TLR3の阻害が致死的な放射線誘導性腸炎を著しく改善させる
TLR3の阻害が致死的な放射線誘導性腸炎を著しく改善させる
急性放射線症候群は、高線量の電離放射線に曝露後に起こる急性疾患である。急性放射線症候群では、各臓器の放射線に対する感受性に従って様々な症状が出現する。

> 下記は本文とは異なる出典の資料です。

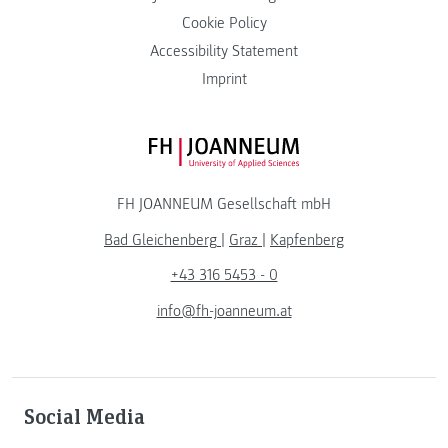
Cookie Policy
Accessibility Statement
Imprint
FH JOANNEUM Logo
FH JOANNEUM Gesellschaft mbH
Bad Gleichenberg
|
Graz
|
Kapfenberg
+43 316 5453 - 0
info@fh-joanneum.at
Social Media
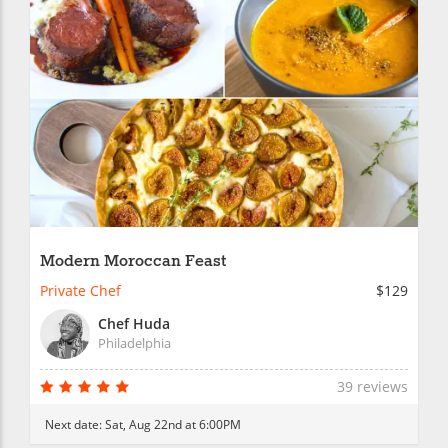
Modern Moroccan Feast
Private Chef
$129
Chef Huda
Philadelphia
39 reviews
Next date:
Sat, Aug 22nd at 6:00PM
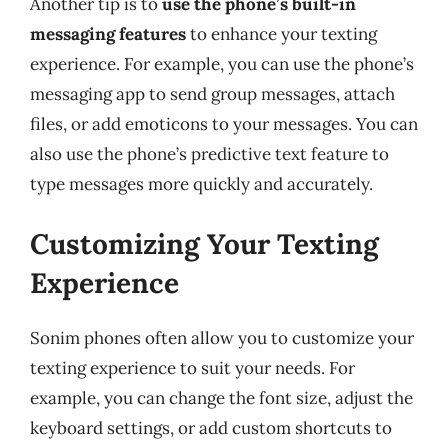
Another tip is to
use the phone’s built-in
messaging features
to enhance your texting
experience. For example, you can use the phone’s
messaging app to send group messages, attach
files, or add emoticons to your messages. You can
also use the phone’s predictive text feature to
type messages more quickly and accurately.
Customizing Your Texting
Experience
Sonim phones often allow you to customize your
texting experience to suit your needs. For
example, you can change the font size, adjust the
keyboard settings, or add custom shortcuts to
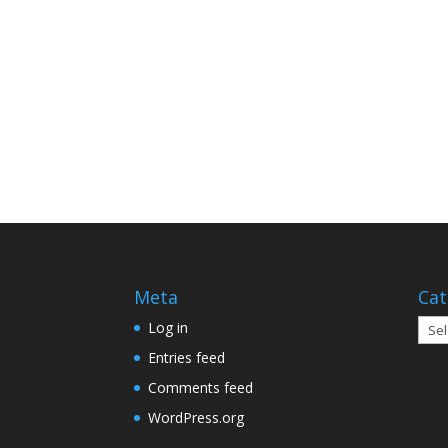
Meta
Cat
Cate
Log in
Entries feed
Comments feed
WordPress.org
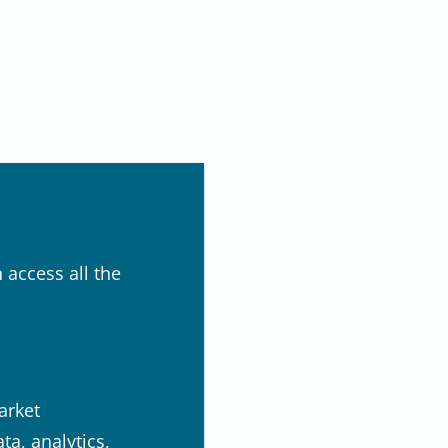
 access all the
arket
a, analytics,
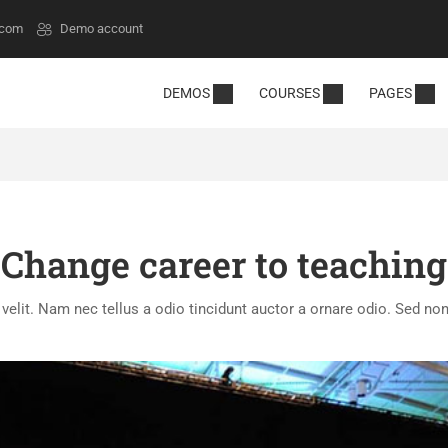
.com
Demo account
DEMOS
COURSES
PAGES
Change career to teaching
lit. Nam nec tellus a odio tincidunt auctor a ornare odio. Sed non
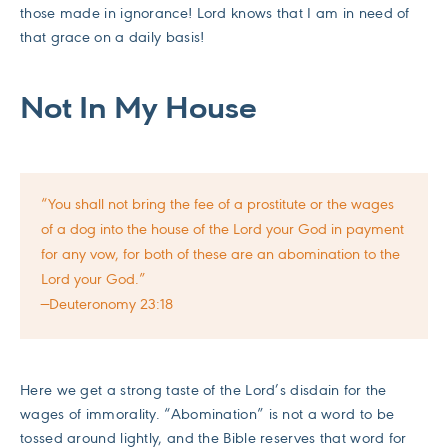
those made in ignorance! Lord knows that I am in need of
that grace on a daily basis!
Not In My House
“You shall not bring the fee of a prostitute or the wages
of a dog into the house of the Lord your God in payment
for any vow, for both of these are an abomination to the
Lord your God.”
—Deuteronomy 23:18
Here we get a strong taste of the Lord’s disdain for the
wages of immorality. “Abomination” is not a word to be
tossed around lightly, and the Bible reserves that word for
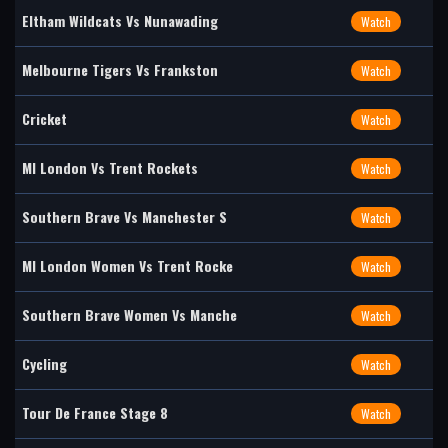
Eltham Wildcats Vs Nunawading
Watch
Melbourne Tigers Vs Frankston
Watch
Cricket
Watch
MI London Vs Trent Rockets
Watch
Southern Brave Vs Manchester S
Watch
MI London Women Vs Trent Rocke
Watch
Southern Brave Women Vs Manche
Watch
Cycling
Watch
Tour De France Stage 8
Watch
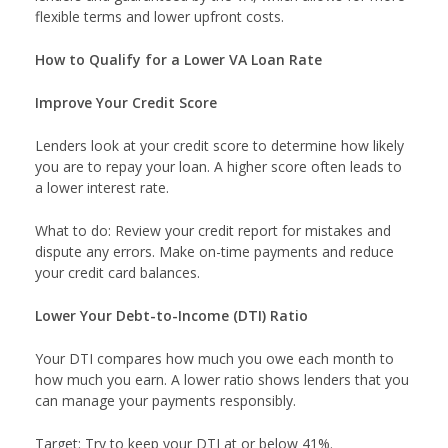
flexible terms and lower upfront costs.
How to Qualify for a Lower VA Loan Rate
Improve Your Credit Score
Lenders look at your credit score to determine how likely
you are to repay your loan. A higher score often leads to
a lower interest rate.
What to do: Review your credit report for mistakes and
dispute any errors. Make on-time payments and reduce
your credit card balances.
Lower Your Debt-to-Income (DTI) Ratio
Your DTI compares how much you owe each month to
how much you earn. A lower ratio shows lenders that you
can manage your payments responsibly.
Target: Try to keep your DTI at or below 41%.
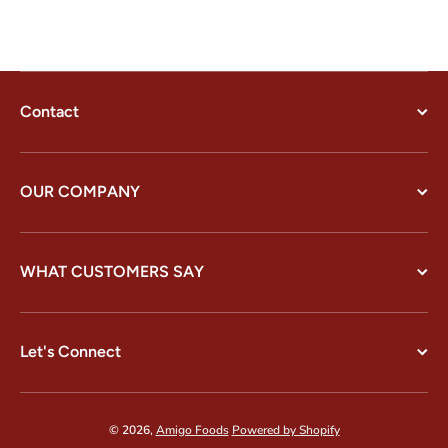
Contact
OUR COMPANY
WHAT CUSTOMERS SAY
Let's Connect
© 2026,
Amigo Foods
Powered by Shopify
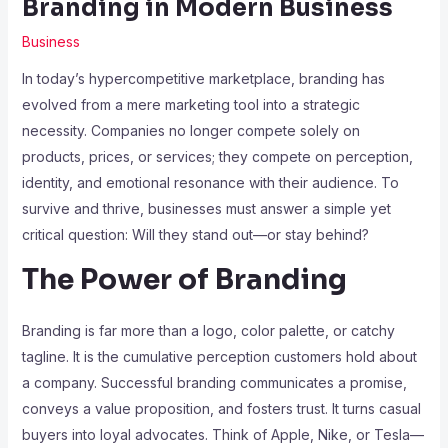
Branding in Modern Business
Business
In today’s hypercompetitive marketplace, branding has
evolved from a mere marketing tool into a strategic
necessity. Companies no longer compete solely on
products, prices, or services; they compete on perception,
identity, and emotional resonance with their audience. To
survive and thrive, businesses must answer a simple yet
critical question: Will they stand out—or stay behind?
The Power of Branding
Branding is far more than a logo, color palette, or catchy
tagline. It is the cumulative perception customers hold about
a company. Successful branding communicates a promise,
conveys a value proposition, and fosters trust. It turns casual
buyers into loyal advocates. Think of Apple, Nike, or Tesla—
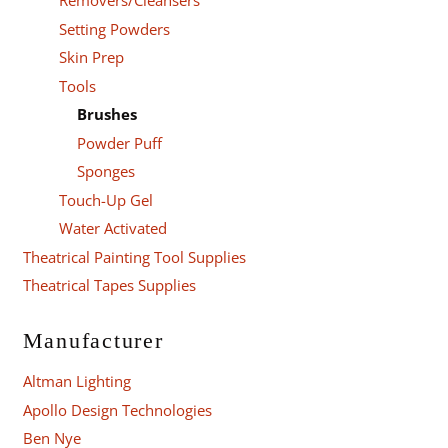
Removers/Cleansers
Setting Powders
Skin Prep
Tools
Brushes
Powder Puff
Sponges
Touch-Up Gel
Water Activated
Theatrical Painting Tool Supplies
Theatrical Tapes Supplies
Manufacturer
Altman Lighting
Apollo Design Technologies
Ben Nye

1.5 Gy以上の全身被曝では、体内で最も感受性の高い造血幹細胞が傷害され、血小板や白血球の供給が途絶えるために出血傾向と免疫力低下が誘導される(造血症候群)。5 Gy以上では、腸管傷害が誘導され、下痢、吸収低下、細菌性腸炎によって亜急性に死亡する(消化管症候群)。消化管症候群は、陰窩の上皮幹細胞が細胞死を起こす事によって起こるというのが定説である。電離放射線が、宿主のDNAを傷害すると、癌抑制遺伝子のp53が細胞周期を停止させ、DNA修復を行う。もしDNA傷害が不可逆的ならば、p53はアポトーシスを誘導する。放射線誘導性の細胞死を阻害する薬剤が消化管症候群の治療に効果的だと思われるが、p53阻害剤の治療応用はDNA修復にまで影響を及ぼすため現実的でない。Toll-like receptorファミリーは自然免疫の代表的な受容体で、様々な微生物由来の成分を認識して自然免疫応答を誘導する。我々は、TLR3欠損マウスが急性放射線症候群に抵抗性を示す事を見出した。造血症候群に関しては変化は無かったが、TLR3欠損マウスは致死率、下痢、体重減少といった消化管症候群の症状が有意に軽度であった。放射線で誘導される陰窩の細胞死がTLR3欠損マウスでは抑制されており、そのため生き残った陰窩から上皮が供給されたため絨毛構造は破綻せずに生存できることが明らかになった。興味深いことに、p53による細胞死はTR3欠損マウスでは正常に起こっていた。p53依存的に細胞死を起こした細胞から自己のRNAが漏出しており、それがTLR3を介して広範な陰窩の細胞死を誘導していることが明らかになった.最近TLR3-RNA結合阻害剤((R)-2-(3-chloro-6-fluorobenzo [b] thiophene-2-carboxamido)-3-phenylpropanoic acid)が発売された。この阻害剤は、陰窩の細胞死を抑制し、致死率も顕著に改善した。従って、TLR3の活性化阻害は、GISの新しい治療標的となることが明らかになった。